What is needed:
Show each line of the data below that has the string "RIVERSIDE" in it.

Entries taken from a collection
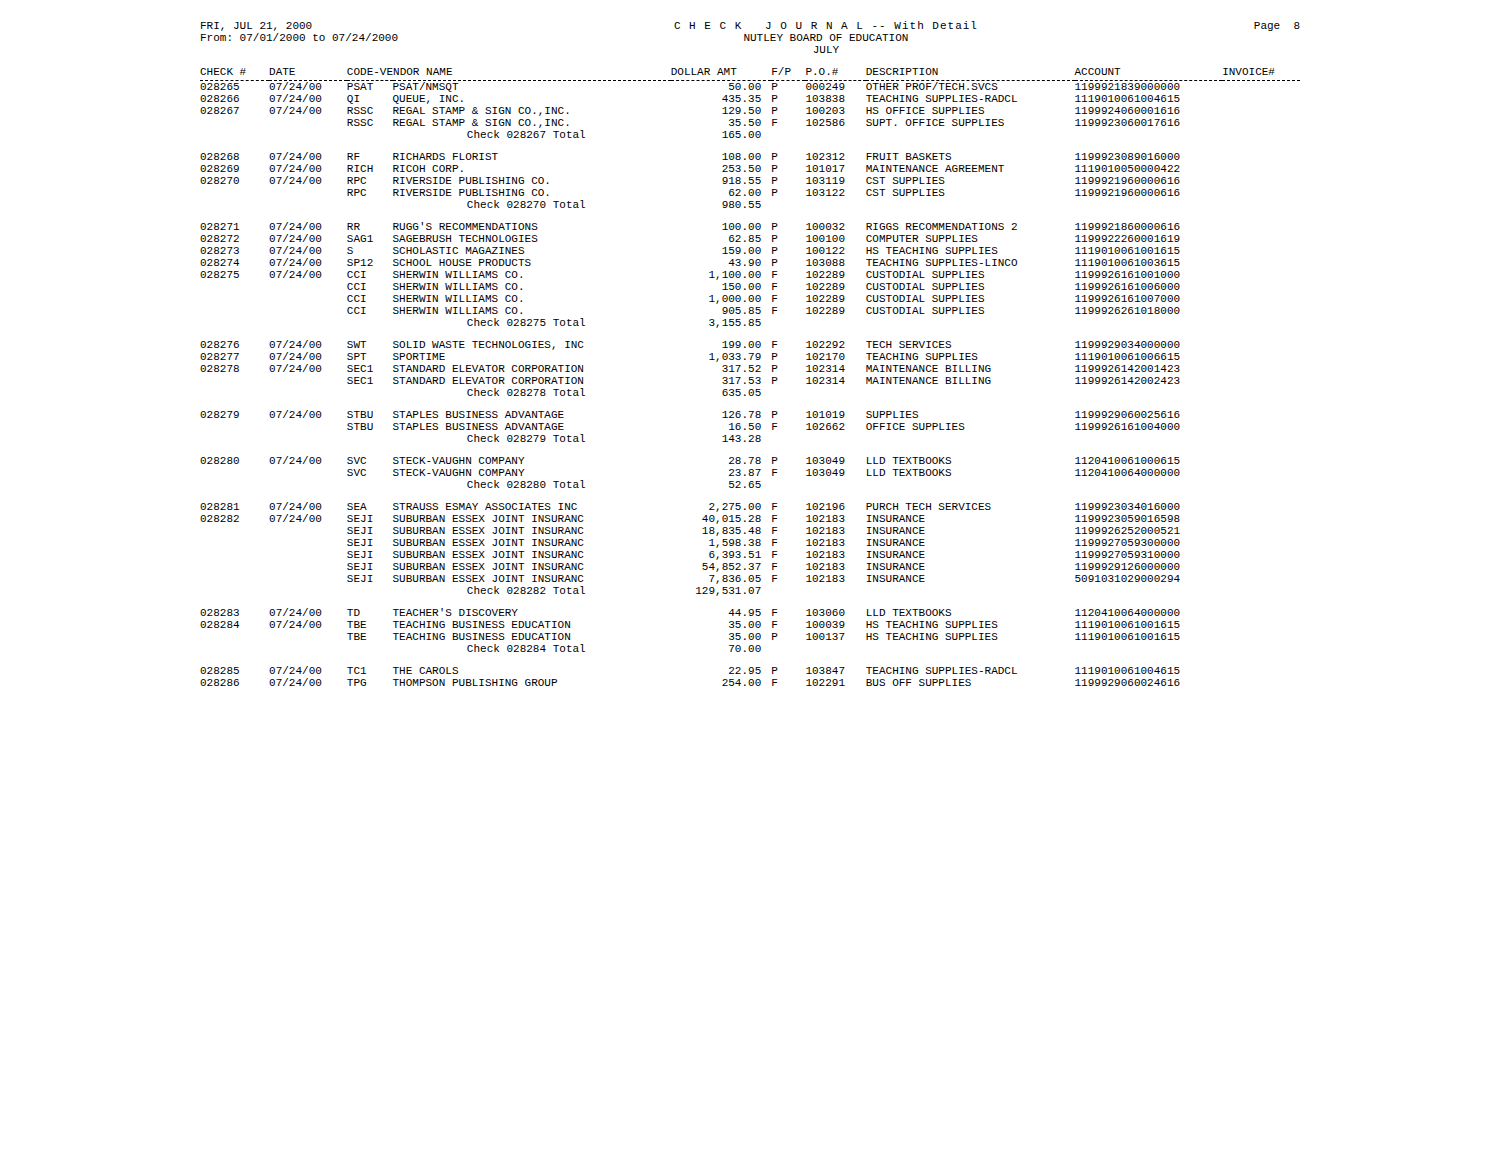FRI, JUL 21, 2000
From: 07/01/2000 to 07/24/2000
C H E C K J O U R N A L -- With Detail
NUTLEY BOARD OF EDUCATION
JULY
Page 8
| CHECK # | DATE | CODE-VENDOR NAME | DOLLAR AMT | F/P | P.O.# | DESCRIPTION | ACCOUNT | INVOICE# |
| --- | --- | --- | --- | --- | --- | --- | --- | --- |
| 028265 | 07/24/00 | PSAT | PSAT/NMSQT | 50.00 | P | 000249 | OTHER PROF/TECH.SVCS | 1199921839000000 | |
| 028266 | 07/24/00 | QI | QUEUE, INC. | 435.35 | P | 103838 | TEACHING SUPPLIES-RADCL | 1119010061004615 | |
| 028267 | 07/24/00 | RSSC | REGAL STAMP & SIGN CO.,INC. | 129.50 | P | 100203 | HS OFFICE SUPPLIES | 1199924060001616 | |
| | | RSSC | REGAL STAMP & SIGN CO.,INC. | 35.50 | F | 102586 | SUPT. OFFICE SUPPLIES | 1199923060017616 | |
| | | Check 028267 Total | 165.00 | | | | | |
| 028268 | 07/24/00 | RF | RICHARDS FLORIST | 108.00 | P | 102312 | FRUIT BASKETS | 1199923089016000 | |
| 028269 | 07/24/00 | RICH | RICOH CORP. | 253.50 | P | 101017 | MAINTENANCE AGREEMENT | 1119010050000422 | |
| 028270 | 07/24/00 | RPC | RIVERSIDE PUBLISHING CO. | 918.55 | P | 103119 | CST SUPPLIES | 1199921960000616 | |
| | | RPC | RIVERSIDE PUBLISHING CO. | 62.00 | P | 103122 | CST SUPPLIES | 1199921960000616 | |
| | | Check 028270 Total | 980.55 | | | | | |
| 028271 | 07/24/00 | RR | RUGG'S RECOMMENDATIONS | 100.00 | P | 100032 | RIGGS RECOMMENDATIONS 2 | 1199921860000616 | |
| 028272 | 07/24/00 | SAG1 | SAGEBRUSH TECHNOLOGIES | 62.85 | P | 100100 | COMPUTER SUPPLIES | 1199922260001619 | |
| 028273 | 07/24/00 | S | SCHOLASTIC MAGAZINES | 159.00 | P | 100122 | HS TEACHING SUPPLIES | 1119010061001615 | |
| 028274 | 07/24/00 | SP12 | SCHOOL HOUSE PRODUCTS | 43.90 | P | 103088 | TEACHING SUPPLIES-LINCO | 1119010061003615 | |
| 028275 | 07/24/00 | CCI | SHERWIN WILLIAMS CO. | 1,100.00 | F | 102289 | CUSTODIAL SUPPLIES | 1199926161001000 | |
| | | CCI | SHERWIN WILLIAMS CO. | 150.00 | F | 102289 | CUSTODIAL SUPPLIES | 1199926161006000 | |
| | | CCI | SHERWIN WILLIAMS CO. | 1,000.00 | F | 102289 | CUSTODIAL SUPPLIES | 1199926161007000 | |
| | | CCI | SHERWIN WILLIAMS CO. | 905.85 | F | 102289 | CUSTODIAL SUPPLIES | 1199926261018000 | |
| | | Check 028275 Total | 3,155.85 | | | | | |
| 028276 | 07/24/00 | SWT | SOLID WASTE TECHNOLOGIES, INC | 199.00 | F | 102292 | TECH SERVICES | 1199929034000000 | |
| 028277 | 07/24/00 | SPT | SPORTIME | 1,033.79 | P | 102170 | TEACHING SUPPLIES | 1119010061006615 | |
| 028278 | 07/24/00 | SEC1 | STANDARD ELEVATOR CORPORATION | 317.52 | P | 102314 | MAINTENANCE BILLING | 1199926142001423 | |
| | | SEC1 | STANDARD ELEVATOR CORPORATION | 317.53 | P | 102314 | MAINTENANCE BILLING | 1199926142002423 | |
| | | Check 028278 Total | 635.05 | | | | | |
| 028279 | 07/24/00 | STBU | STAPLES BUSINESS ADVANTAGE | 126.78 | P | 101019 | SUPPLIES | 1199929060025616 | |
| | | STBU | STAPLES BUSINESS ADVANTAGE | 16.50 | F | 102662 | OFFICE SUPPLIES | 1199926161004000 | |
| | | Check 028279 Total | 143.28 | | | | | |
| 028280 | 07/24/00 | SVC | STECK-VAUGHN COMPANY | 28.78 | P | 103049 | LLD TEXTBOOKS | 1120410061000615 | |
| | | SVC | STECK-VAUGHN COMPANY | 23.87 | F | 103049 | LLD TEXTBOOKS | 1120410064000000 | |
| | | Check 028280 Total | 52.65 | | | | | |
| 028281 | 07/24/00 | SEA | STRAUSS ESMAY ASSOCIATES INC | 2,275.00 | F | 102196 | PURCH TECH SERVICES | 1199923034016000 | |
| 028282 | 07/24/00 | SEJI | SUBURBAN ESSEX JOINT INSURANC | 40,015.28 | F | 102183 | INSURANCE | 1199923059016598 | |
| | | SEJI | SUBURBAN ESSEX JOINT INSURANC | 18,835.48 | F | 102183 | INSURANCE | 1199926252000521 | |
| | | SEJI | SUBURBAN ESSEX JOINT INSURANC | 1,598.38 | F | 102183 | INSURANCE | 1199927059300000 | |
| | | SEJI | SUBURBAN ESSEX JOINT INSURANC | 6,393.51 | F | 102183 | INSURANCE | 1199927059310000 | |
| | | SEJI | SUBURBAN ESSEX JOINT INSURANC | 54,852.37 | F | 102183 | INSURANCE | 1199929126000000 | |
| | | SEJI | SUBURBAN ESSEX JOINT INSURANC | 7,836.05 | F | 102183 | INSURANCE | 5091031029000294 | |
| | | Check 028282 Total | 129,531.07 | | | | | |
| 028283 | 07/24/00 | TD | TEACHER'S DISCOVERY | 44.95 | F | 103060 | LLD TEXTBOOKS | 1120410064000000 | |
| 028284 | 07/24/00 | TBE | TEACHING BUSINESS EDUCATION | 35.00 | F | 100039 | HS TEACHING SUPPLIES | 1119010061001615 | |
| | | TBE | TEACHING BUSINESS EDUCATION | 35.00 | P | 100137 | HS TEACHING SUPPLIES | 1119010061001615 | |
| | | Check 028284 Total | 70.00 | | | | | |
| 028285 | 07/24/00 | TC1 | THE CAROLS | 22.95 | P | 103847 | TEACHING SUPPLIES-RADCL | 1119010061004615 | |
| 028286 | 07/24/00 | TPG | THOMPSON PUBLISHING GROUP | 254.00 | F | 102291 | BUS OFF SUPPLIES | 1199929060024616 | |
---
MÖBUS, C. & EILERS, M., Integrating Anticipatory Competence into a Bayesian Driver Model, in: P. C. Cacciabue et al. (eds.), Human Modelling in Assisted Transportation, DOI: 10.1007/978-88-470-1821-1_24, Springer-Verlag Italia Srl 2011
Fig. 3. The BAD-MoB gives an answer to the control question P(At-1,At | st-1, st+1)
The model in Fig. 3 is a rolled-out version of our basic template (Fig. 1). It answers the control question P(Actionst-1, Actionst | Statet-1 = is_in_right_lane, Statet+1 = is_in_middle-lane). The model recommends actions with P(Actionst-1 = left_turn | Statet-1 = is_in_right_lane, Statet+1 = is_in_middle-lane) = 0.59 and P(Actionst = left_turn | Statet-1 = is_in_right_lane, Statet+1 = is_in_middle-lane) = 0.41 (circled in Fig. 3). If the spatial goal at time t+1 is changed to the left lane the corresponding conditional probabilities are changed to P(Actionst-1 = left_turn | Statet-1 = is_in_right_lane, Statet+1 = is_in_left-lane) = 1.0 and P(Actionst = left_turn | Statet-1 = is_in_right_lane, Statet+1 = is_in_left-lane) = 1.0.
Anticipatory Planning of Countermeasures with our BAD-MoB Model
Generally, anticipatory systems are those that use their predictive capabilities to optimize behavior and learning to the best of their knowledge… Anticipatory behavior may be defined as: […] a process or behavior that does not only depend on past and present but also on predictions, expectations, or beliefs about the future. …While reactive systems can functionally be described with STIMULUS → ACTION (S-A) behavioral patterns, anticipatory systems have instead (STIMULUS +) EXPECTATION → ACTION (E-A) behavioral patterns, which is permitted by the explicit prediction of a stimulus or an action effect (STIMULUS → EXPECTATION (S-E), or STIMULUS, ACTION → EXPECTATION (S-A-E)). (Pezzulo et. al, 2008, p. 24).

Written solution:
| 028270 | 07/24/00 | RPC | RIVERSIDE PUBLISHING CO. | 918.55 | P | 103119 | CST SUPPLIES | 1199921960000616 | |
| | | RPC | RIVERSIDE PUBLISHING CO. | 62.00 | P | 103122 | CST SUPPLIES | 1199921960000616 | |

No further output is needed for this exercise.